Like the rest of the companies trying to woo offices looking for catered meals, ezCater looks to collect as much data as it can. That could be an analog situation, like one in its own office where employees try to find the best setup to remove as many bottlenecks as possible for lunch on a Thursday — even timing the process with stopwatches. As more information comes in, like reviews or critiques of the whole process, ezCater can turn around and use that to adapt to any changing environments or office cultures and figure out how to provide the best experience.

Mallett says the company has more than 60,000 restaurants signed up to the service, and the hope with this new round of funding is to continue to expand that — especially as the company eyes growth abroad. While they’re able to sign on plenty of chains, ezCater also has to hit the ground to find high-quality local restaurants and make sure they do a quality check on them before they end up on the catering platform. That certainly requires a lot of manpower, and Mallett said more than half of the company is centered around customer service. That, too, is still a pretty analog process even as the company looks to put out more of its tools and automate all these processes.

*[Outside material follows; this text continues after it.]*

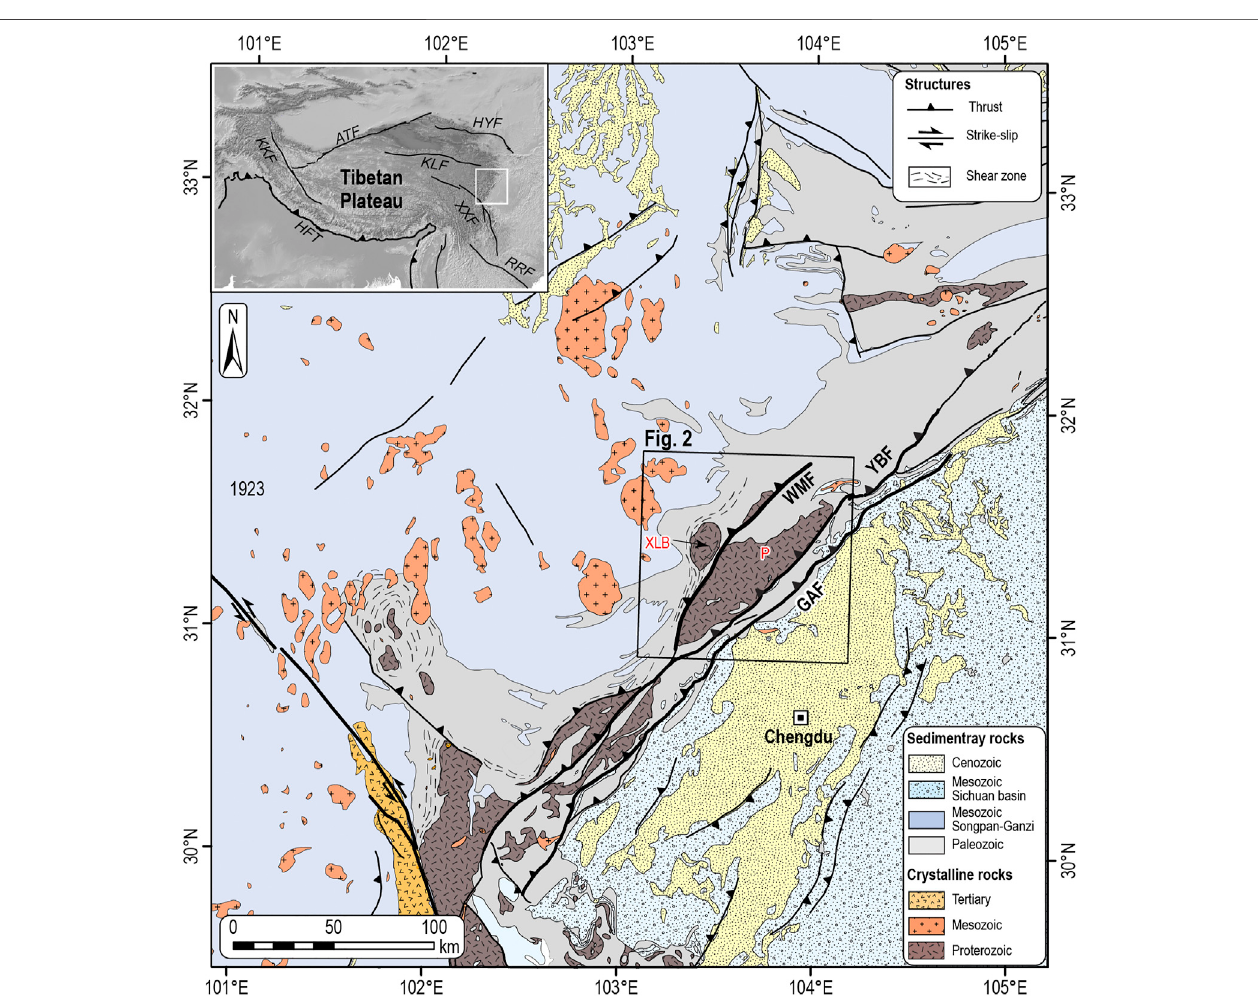
FIGURE 1 | Tectonic setting of the eastern margin of the Tibetan Plateau adjacent to the Sichuan Basin. Geology after Kirby et al., 2002; Airaghi et al., 2018a. Primary fault systems in the Longmen Shan region are abbreviated as follows: GAF, Guanxian – Anxian Fault; YBF, Yingxiu – Beichuan Fault; WMF, Wenchuan – Maowen Fault. Inset map shows location of study area relative to the Tibetan Plateau and major active faults. HFT, Himalayan Frontal Thrust; KKF, Karakorum Fault; ATF, Altyn Tagh Fault; HYF, Haiyuan Fault; KLF, Kunlun Fault; XXF, Xianshuihe – Xiaojiang Fault; and RRF, Red River Fault.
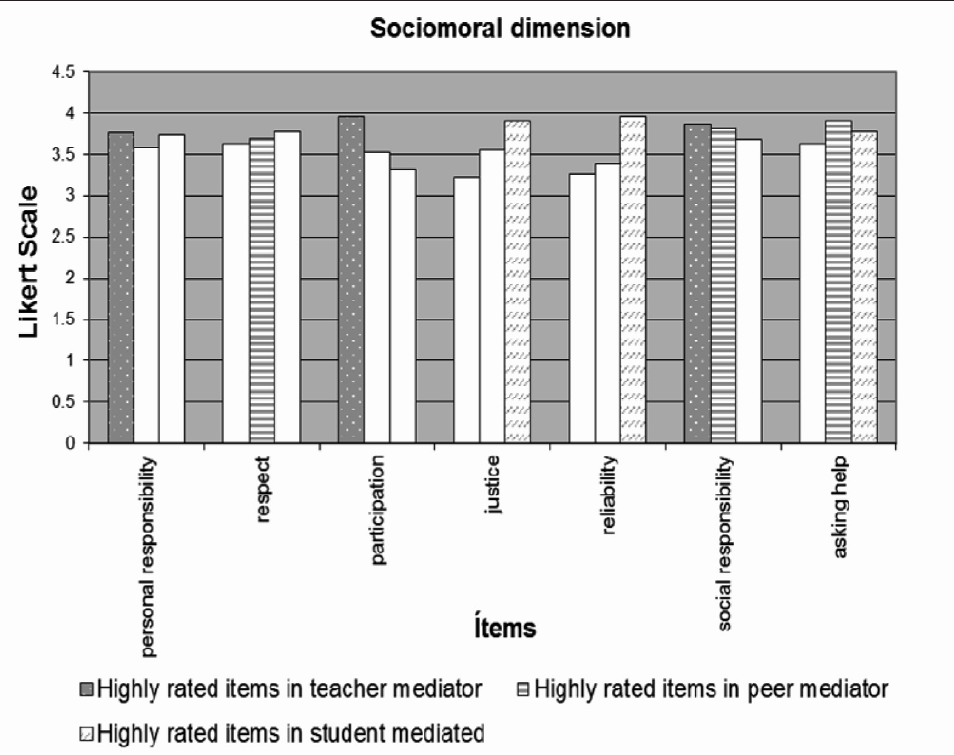
Figure 1: The distribution of scores for socio-moral learning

“We need to reach out to [independent restaurants] one at a time, and our marketing department has done a good job of turning the phones around,” Mallett said. “We still don’t accept many of the inbounds, we’re looking for people whom we believe can deliver quality. We curate for reliability, not for a price point or a type of food. Another thing we have to offer them is a catering management suite that allows them to handle all the orders we send them, as well as other orders they might get through other channels.”

Still, there’s plenty of activity when it comes to catering. Startups like ZeroCater are raising money to expand beyond just daily lunch orders and own other parts of the office dining experience, like providing snacks. Delivery apps like DoorDash too might see the opportunity for catering as a significant business model. But Mallett’s argument is that those organizations are either still pretty local, or they won’t have the kind of restaurant overlap that ezCater has as they look to capture business from larger clients that need to put together a quick meal for the office. ezCater, too, offers options for daily lunches or other meals with a white glove service.

“We can’t expand into the consumer business very fast, and they can’t expand into catering very fast,” Mallett said. “Restaurants have an internal flow that makes sense for being a restaurant, and in many restaurants if you fill in with a catering order for 25 people, the kitchen wants to kill you. They don’t even have space in the storage room for the big trays. If you take all the restaurants that DoorDash or GrubHub or any of the guys who are doing the individual orders, and you take all our restaurants, and you map them on top of each other, there will be a small amount of overlap.”